Начало зимы характеризуется серией стихийных выступлений колонистов, протестовавших против мобилизации и реквизиций.

4 декабря в селе Кресты восставшими солдатами, к которым присоединились местные жители, были растерзаны командующий Степным фронтом Тулак и военрук Пастушков. Затем восставшие выдвинулись на Элисту.

В это время Элиста представляла собой небольшой поселок, заселенный славянскими колонистами, преимущественно украинцами. Реквизиции и продовольственная монополия вызвали у них раздражение, а близость фронта – ожидание возможных перемен.

8 декабря в шесть утра весь элистинский красный гарнизон был разоружен, а советские работники арестованы. Их разместили в школе. Стали собираться местные жители. Начался сход. Он сразу постановил рядовых сотрудников отпустить. Чуть позже освободили и остальных. В ходе инцидента погибло три человека, но селяне добились переизбрания местного непопулярного исполкома[1289].

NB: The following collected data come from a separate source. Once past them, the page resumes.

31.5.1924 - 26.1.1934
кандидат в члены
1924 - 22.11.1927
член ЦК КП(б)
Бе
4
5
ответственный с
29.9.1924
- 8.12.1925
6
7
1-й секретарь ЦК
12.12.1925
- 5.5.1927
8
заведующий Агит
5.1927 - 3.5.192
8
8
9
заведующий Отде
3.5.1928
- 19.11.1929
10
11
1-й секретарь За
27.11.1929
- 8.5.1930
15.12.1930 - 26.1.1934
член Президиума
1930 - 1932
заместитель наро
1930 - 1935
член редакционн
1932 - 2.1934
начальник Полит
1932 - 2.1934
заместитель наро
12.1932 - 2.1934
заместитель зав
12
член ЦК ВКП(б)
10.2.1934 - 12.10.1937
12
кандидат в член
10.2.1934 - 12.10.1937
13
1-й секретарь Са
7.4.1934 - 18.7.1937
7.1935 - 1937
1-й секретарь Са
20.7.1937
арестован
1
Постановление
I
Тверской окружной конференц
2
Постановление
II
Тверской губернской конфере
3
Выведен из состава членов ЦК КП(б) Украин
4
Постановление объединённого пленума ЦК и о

На фоне решений схода восстание стихло, а его организаторы продолжили службу в рядах РККА.

Отношения у Советов с калмыками было еще хуже, чем с колонистами.

Местная феодальная верхушка ввязала часть народа в гражданскую войну на стороне белых, что вызывало ожесточение у красноармейцев, сопровождавшееся многочисленными эксцессами.

«Одно только появление отрядов красноармейцев в Калмыцкой степи внушает калмыкам панический страх, – отмечалось в советских источниках. – Циркулируют слухи о жестокостях красноармейцев, об убийствах ими калмыков, насилии над женщинами, поджогах, реквизиции скота, лошадей, денег и иного имущества». У слухов были основания. В Малодербетовском улусе отличился отряд Татищева. Им был убит настоятель местного хурула, некий Бамбаев ограблен на солидную сумму в 55 000 руб., подожжены зимовники. Еще один отряд подобным образом прошелся в Яндыко-Мочажном улусе.

«В Богоцуровском улусе Астраханской губернии появился отряд 45 человек, восемь пулеметов под командованием Брауцева, имеющий мандат от начальства 1-й стальной дивизии с резолюцией командующего X армией Ворошилова на проведение реквизиций, – писал Шляпников Ленину, – отряд насилует женщин, население терроризировано, местные власти бессильны, идет полная дискредитация советской власти». Шляпников просил отозвать отряд. Ленин переслал бумагу с грозной резолюцией в РВС. Склянский, бывший первым заместителем Троцкого, пошел дальше и распорядился «провести следствие и сурово наказать начальника отряда[1290].

Отступление к Астрахани и Царицыну разбитых на Северном Кавказе советских армий сопровождалось полной экономической и социальной катастрофой. «Население не имеет ни чаю, ни хлеба, ни мануфактуры, ни сельскохозяйственных, ни рыбно-ловецких предметов, – рассказывал председатель исполкома Яндыко-Мочажного улуса доктор Сангаджи-Гаря Хадылов. – Мешают бессистемные реквизиции подвод и фуража: то под пленных, то под войсковые части, то для военных грузов, то под беженцев… Там, где проезжают красноармейцы, реквизиции принимают безобразный характер, отбирают уже не только подводы и фураж, отнимают все, включая чашки и ложки. Скотоводческое хозяйство в упадке, и сильная зима означает его полную гибель. Рабочий скот крайне худой, частые падежи… Такое грубое отношение этих элементов к населению улуса… в будущем, если не принять энергичных мер, будет одной из причин подрыва доверия улусного населения к существующему строю»[1291].